Pour moi, l'intérêt de ses lettres a été surtout de voir comment il éprouvait certains des arguments des Fleurs de Tarbes, puis du Don des langues. Il les lançait par incidence à ses interlocuteurs pour voir comment ils réagissaient. Parfois, on a des mini-chapitres de ses ouvrages, comme un brouillon. Autant dire que la mystique de Paulhan faisait mauvais ménage avec le catholicisme de Mauriac. Ce dernier ne pouvait réagir, puisqu'il ne comprenait strictement rien à l'intention du propos.
Ensuite, il était éditeur et il avait été chargé de débaucher Mauriac dans les années 30 afin de l'amener dans les pages pestiférées de la NRF. Cela demandait la plus grande prudence de ton, vu la réputation RPR de la maison. Il fait donc la conversation, mais sans plus, juste pour dire qu'il s'intéresse à lui. Mais la même prudence peut se retrouver dans ses lettres à Valéry ou à Gide, qui comme figures tutélaires ne pouvaient pas être négligées et que Gastounet tenait néanmoins à écarter le plus possible. De là, des tas de contorsions.
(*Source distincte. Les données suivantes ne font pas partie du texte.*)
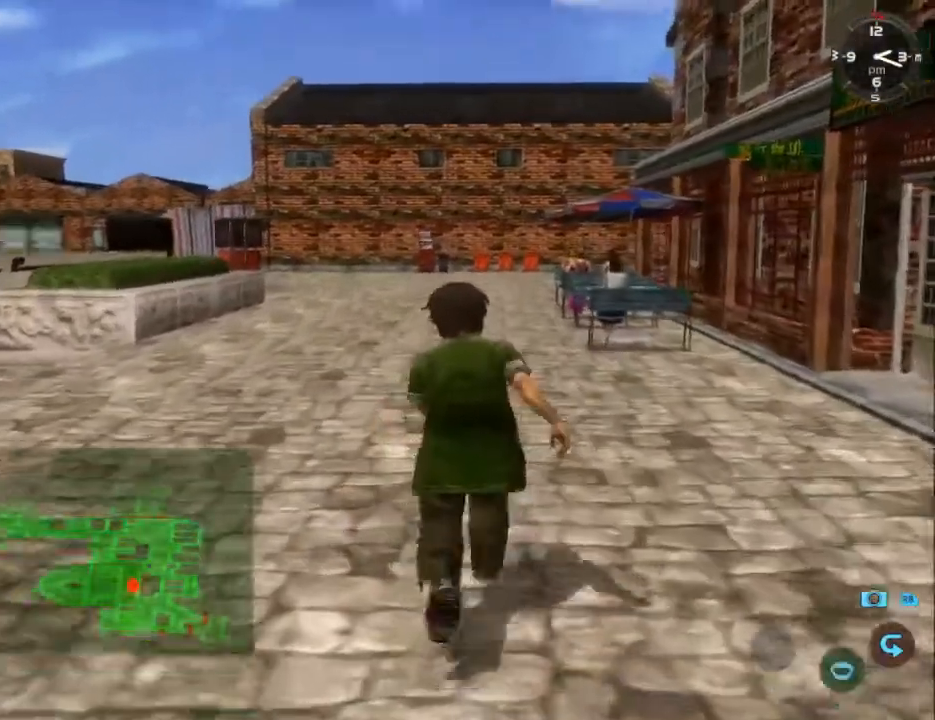
{"buttons": [], "left_stick": "center", "right_stick": "left", "events": [[67, "right_stick", "left"]]}
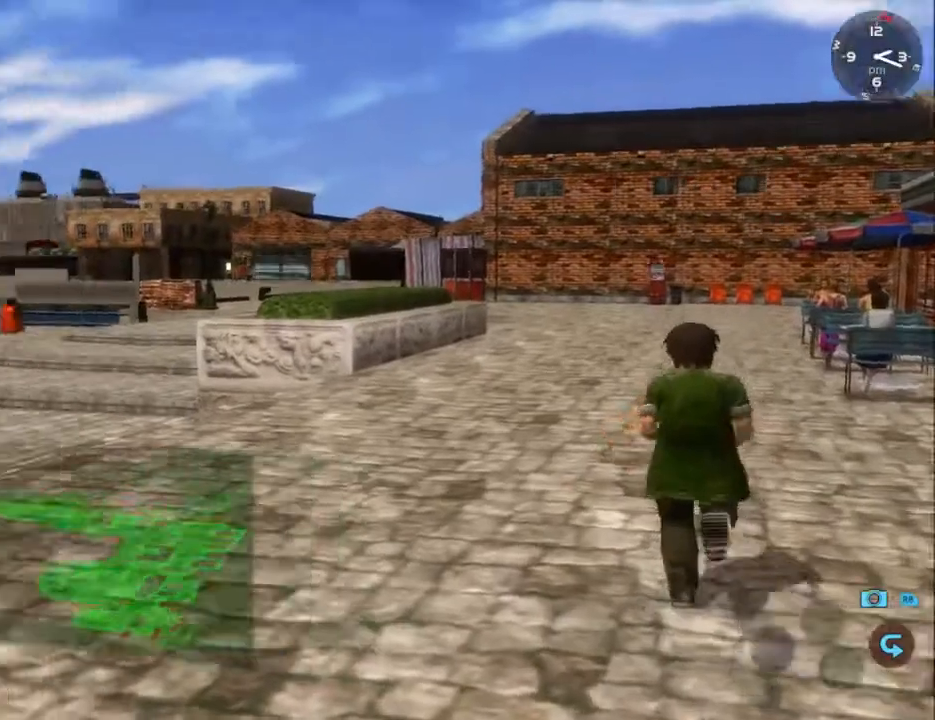
{"buttons": ["L2"], "left_stick": "center", "right_stick": "left", "events": [[167, "L2", "down"]]}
Enfin, il y a la période de la résistance, puis de l'épuration qui aurait pu rapprocher Paulhan et Mauriac. Mais comme c'est une période trouble, tout est voilé.
Écrit par : Dominique | samedi, 01 septembre 2007
... mais, en fin de compte, mieux vaut lire *Les Fleurs de Tarbes* de manière approfondie, non ?
Écrit par : Guillaume | samedi, 01 septembre 2007
Mais... en quoi est-ce incompatible, Guillaume ?
Merci à Dominique, dont je savais qu'il réagirait, en lecteur de Paulhan qu'il est.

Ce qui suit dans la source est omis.